Grimes also secured a $1.9 million grant for his research by lying to the Department of Energy, saying he had no other government or private funding for that work when he had an additional grant from a science foundation.
Grimes admits his actions were “certainly wrong” but asserts that the work he is doing should not suffer as a consequence. According to Grimes, his research on converting carbon dioxide into energy “could save the world.”
Supporters such as Grimes’ father, who is a professor emeritus at Penn State, and at least 100 colleagues and family members sent letters to federal judge Yvette Kane urging leniency with Grimes.
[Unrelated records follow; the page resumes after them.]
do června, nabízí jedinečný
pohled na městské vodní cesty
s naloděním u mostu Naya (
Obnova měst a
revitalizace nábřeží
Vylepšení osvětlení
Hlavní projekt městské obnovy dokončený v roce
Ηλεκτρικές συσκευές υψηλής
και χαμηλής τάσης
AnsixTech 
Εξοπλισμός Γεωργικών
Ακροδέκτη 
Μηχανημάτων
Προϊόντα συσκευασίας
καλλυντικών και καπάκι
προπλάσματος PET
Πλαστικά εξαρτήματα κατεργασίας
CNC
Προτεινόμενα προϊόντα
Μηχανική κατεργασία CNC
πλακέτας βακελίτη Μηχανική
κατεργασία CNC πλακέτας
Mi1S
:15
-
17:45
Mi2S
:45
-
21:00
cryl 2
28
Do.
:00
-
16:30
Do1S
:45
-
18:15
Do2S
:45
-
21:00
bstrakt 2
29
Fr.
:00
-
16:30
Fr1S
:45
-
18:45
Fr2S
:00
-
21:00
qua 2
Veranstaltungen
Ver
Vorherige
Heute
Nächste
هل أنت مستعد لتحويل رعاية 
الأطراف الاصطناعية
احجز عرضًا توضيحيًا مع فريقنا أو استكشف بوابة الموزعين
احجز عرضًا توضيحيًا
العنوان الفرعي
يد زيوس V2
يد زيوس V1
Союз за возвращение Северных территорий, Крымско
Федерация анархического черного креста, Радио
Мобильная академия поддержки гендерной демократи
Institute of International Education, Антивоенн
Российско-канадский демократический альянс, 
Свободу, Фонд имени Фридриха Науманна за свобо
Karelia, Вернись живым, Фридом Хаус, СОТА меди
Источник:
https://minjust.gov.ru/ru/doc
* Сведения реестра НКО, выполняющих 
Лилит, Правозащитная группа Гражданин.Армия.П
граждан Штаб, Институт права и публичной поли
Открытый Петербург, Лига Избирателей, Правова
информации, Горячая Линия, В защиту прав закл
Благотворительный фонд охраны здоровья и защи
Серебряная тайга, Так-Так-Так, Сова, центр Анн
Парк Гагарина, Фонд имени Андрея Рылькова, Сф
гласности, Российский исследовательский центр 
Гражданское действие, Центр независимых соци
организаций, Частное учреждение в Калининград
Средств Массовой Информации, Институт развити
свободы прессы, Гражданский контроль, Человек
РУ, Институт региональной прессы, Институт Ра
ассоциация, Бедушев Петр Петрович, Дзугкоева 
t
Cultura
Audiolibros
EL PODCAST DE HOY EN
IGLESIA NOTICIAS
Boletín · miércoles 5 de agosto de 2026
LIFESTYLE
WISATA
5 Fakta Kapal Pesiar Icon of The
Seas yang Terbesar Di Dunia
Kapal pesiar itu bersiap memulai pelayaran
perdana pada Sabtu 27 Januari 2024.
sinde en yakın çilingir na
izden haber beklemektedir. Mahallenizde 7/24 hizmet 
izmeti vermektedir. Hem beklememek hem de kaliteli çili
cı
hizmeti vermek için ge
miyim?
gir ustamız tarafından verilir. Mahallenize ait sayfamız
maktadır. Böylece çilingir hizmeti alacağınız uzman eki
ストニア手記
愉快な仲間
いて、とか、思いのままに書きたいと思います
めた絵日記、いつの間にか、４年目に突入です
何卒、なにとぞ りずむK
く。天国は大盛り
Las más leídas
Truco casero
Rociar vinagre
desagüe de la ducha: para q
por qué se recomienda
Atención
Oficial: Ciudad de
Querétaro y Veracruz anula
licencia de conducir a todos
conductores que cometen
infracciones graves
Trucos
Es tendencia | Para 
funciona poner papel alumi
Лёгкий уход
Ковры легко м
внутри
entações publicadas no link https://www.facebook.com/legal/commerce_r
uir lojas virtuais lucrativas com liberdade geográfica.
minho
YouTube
His uncle wrote that he was sure Grimes would win the Nobel Prize.
But Assistant U.S. Attorney Joseph Terz warned in court that letting Grimes go would compromise the legitimacy of the country’s grant system. “Billions of dollars a year in federal taxpayer money is used to fund research in this country,” he says. “So what’s at stake here is the integrity of this program.”
Terz also stressed that Grimes’ imprisonment would deter other researchers from lying and stealing like Grimes did to get an edge in the competition for those grants. “This is a tragedy,” Terz admits, “but it’s a tragedy of his own doing.”
Kane agrees: “To let such a fraud go unpunished would undermine the integrity of the grant system.” Grimes will begin serving his sentence on January 7th.